Supposons donc que ce matin vous avez acheté un journal et une baguette de pain pour agrémenter votre (petit) déjeuner..

Vous ne pourrez longtemps vous passer de (petit) déjeuner, votre santé en dépend.

La lecture du journal, elle, reste facultative. Elle est sans doute souhaitable, mais pas indispensable. Sauf situation extrême, vous trouverez facilement ailleurs les renseignements minimaux nécessaires à la survie quotidienne. Votre "faim" de journal dépendra de votre position sociale, professionnelle, géographique, politique... et de votre histoire personnelle ou de votre humeur. La lecture du journal accapare un temps que vous préférez peut-être consacrer à autre chose, puisqu’elle n’est pas indispensable.

Contrairement au pain, qui fait partie des consommations primaires, de base, indispensables et limitées, l'information appartient à la catégorie des biens secondaires, dont les limites, tant en réduction qu'en croissance restent floues.

La baguette est destinée à votre estomac, tandis que le journal s’adresse à votre cerveau, deux organes aux fonctions bien différentes : l’un est plutôt passif, il digère, l’autre pilote notre comportement. Lorsque nous consommons un bien informationnel (nous lisons, nous écoutons, nous regardons, etc.), nous focalisons notre attention sur un message qui est lui-même une injonction ou une suggestion à agir.

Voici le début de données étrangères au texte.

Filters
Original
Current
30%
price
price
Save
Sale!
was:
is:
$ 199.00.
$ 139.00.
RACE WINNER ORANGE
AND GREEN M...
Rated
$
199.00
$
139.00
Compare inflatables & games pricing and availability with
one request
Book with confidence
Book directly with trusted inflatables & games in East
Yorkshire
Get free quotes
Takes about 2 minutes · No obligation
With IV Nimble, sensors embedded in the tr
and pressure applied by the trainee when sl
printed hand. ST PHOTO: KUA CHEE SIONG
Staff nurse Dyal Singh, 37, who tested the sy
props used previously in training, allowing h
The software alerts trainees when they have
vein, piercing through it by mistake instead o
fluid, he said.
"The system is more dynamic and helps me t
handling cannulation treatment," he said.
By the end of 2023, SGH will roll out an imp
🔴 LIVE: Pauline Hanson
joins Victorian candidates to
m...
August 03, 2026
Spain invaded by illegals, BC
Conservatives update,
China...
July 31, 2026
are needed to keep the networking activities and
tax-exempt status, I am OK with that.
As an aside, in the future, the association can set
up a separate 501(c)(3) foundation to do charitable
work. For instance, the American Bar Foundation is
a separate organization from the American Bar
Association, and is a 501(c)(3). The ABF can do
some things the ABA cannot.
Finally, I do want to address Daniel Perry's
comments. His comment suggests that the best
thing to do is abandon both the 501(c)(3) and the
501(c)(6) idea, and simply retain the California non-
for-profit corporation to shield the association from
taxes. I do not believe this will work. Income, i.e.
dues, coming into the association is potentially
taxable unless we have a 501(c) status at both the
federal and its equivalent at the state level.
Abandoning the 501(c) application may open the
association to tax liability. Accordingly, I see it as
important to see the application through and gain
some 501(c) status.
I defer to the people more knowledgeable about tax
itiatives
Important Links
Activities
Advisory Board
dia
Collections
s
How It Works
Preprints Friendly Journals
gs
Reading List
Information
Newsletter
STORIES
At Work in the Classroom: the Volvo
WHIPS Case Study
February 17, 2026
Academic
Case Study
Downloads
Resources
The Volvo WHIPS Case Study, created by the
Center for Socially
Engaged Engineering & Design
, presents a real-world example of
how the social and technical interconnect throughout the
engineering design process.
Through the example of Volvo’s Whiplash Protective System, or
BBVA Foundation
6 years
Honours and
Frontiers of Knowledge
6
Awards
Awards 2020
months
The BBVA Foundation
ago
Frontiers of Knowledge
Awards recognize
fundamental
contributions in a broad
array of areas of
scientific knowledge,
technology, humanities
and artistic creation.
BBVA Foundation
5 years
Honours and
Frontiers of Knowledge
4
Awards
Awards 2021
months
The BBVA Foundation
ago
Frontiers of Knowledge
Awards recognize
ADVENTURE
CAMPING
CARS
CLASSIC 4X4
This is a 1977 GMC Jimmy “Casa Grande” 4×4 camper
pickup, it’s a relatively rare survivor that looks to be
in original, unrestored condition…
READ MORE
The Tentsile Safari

Une lecture modifie notre comportement. Néanmoins, les interprétations varient, chacun reste libre et personne ne peut être assuré que l’injonction sera suivie d’effet, même si le propagandiste l’espère et le tente par un monopole sur l'attention.

Il ne manque pas d'acteurs intéressés à ce que vous lisiez leur message : politiciens, responsables d'organisation, d'association, artistes, commerçants ont tous des idées qu'ils voudraient vous voir partager, des comportements qu'ils voudraient bien vous voir adopter. Mais bien souvent, vous serez moins réceptifs aux messages que l’on veut vous imposer qu’à ceux que vous cherchez.

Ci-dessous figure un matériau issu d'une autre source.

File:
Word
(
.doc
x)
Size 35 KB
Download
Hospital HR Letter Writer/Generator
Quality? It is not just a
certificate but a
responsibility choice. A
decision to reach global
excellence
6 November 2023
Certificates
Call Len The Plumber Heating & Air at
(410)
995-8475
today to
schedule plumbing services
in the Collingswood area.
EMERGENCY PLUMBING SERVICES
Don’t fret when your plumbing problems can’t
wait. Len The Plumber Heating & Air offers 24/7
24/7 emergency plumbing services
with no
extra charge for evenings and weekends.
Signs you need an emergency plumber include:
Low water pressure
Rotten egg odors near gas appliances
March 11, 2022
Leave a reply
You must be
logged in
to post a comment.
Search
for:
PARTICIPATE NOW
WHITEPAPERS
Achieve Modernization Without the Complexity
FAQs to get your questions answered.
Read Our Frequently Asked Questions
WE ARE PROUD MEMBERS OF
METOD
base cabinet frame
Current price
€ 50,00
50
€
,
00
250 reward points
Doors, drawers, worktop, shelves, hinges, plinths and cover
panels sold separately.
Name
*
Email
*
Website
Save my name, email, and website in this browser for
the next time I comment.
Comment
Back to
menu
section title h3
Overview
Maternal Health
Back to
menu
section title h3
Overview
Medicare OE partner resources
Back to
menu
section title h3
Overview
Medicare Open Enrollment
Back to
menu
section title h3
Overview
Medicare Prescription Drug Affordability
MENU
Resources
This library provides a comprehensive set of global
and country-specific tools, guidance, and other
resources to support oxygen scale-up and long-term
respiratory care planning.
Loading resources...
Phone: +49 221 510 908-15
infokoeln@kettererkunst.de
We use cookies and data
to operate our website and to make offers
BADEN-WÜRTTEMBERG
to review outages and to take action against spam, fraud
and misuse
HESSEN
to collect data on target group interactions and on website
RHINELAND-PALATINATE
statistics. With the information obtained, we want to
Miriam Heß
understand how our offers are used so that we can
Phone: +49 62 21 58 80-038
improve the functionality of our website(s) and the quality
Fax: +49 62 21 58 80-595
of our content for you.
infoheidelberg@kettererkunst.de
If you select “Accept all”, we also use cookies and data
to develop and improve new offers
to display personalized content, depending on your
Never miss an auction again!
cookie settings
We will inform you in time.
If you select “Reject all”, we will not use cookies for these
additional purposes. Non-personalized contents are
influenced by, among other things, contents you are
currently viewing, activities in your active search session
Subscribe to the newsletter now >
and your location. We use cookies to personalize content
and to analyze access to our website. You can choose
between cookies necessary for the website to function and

Pire, cette fois comme pour la baguette de pain, l'excès conduit à l'indigestion qui se manifeste pour l'information par une perte d'attention. Trop d'informations saturent la perception. Vous n'arriverez plus à retenir les messages qui vous sont proposés à faire le tri entre l'accessoire et l'essentiel. La capacité humaine à assimiler et traiter l'information est limitée.

L’attention est un bien rare, fragile, mais de fort potentiel dès lors qu’il atteint les grands nombres. Les incertitudes sur les effets des messages sont alors réduites par la statistique : l'effet sur les lecteurs peut être aléatoire, il devient significatif si le nombre de lecteurs augmente. La possibilité de capter l’attention sur une grande échelle a donc une valeur économique qui peut se valoriser dans un journal par une baisse des coûts de fabrication (en facilitant le travail des journalistes) et par une vente d’espaces publicitaires, tout particulièrement à ceux qui souhaitent vous vendre leurs marchandises. Comme on a l’habitude de le dire, un journal est vendu deux fois : aux lecteurs et aux annonceurs.

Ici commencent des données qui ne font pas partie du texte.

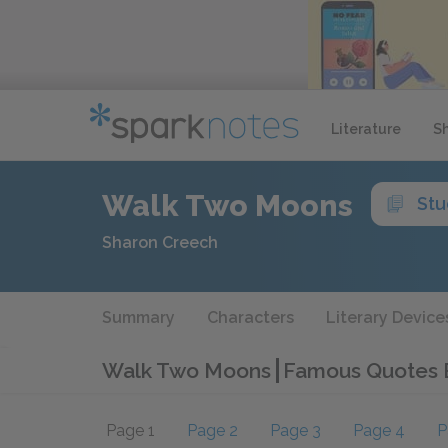
Literature
S
Walk Two Moons
Stu
Sharon Creech
Summary
Characters
Literary Device
Walk Two Moons
Famous Quotes 
Page 1
Page 2
Page 3
Page 4
P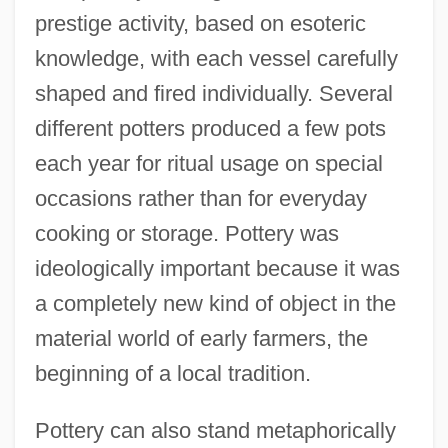
prestige activity, based on esoteric
knowledge, with each vessel carefully
shaped and fired individually. Several
different potters produced a few pots
each year for ritual usage on special
occasions rather than for everyday
cooking or storage. Pottery was
ideologically important because it was
a completely new kind of object in the
material world of early farmers, the
beginning of a local tradition.
Pottery can also stand metaphorically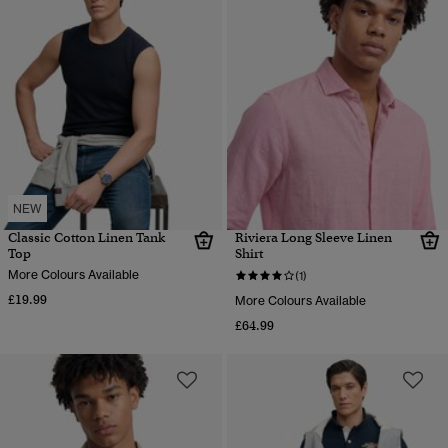
NEW
Classic Cotton Linen Tank
Riviera Long Sleeve Linen
Top
Shirt
More Colours Available
(1)
£19.99
More Colours Available
£64.99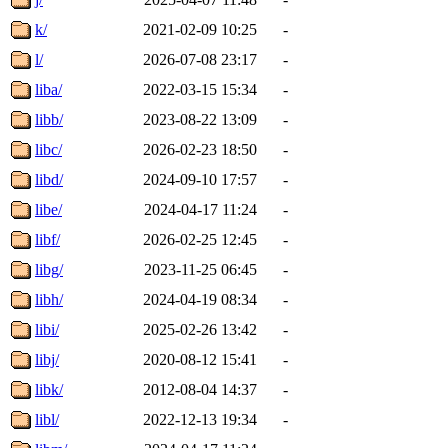
k/
2021-02-09 10:25
-
l/
2026-07-08 23:17
-
liba/
2022-03-15 15:34
-
libb/
2023-08-22 13:09
-
libc/
2026-02-23 18:50
-
libd/
2024-09-10 17:57
-
libe/
2024-04-17 11:24
-
libf/
2026-02-25 12:45
-
libg/
2023-11-25 06:45
-
libh/
2024-04-19 08:34
-
libi/
2025-02-26 13:42
-
libj/
2020-08-12 15:41
-
libk/
2012-08-04 14:37
-
libl/
2022-12-13 19:34
-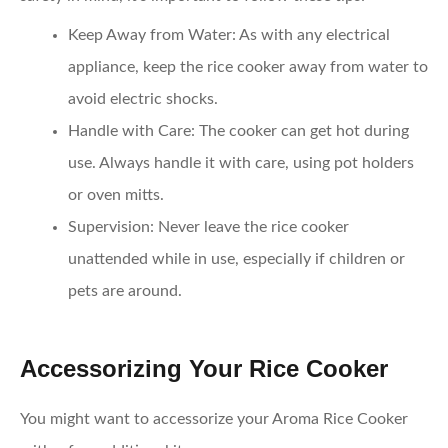
Keep Away from Water
: As with any electrical
appliance, keep the rice cooker away from water to
avoid electric shocks.
Handle with Care
: The cooker can get hot during
use. Always handle it with care, using pot holders
or oven mitts.
Supervision
: Never leave the rice cooker
unattended while in use, especially if children or
pets are around.
Accessorizing Your Rice Cooker
You might want to accessorize your Aroma Rice Cooker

Les boulangers ne bénéficient pas de telles facilités. Ils payent leur farine au coût du marché et il ne viendrait à l’idée de personne de les payer pour qu’ils distribuent leur pain à moindre coût.

En fait, exploiter au mieux la valeur et la fragilité de l’attention humaine est un équilibre délicat : il faut trouver le juste prix que le lecteur est prêt à dépenser (en argent et en énergie) pour accéder à l’information et le niveau de message publicitaire qu’il admettra pour que le lectorat soit au rendez-vous et le financement du journal assuré.

Parmi les défis à relever, soulignons en trois :

  • Pour capter et maintenir l’attention toutes une série de stratégies sont mises en place. Du côté de la distribution, il s’agit d’aller au plus près du quotidien des lecteurs en favorisant les routines temporelles (régularité) et spatiales (réseaux de distribution). Pour le contenu, il faut tenir en haleine le lecteur par un traitement de l’actualité qui fidélise le lecteur.
  • Pour ne pas dénaturer le média, il faut différencier clairement les espaces rédactionnels et publicitaires, tout en accordant suffisamment de place à l’un et l’autre..
  • Pour construire le marché amont, il faut se mettre d’accord sur une mesure de l’attention acceptable par les parties en place (supports, annonceurs, agences) qui raisonnent globalement, tous titres et supports confondus. Ces mesures gardent un caractère approximatif et artificiel et sont validées par un tiers.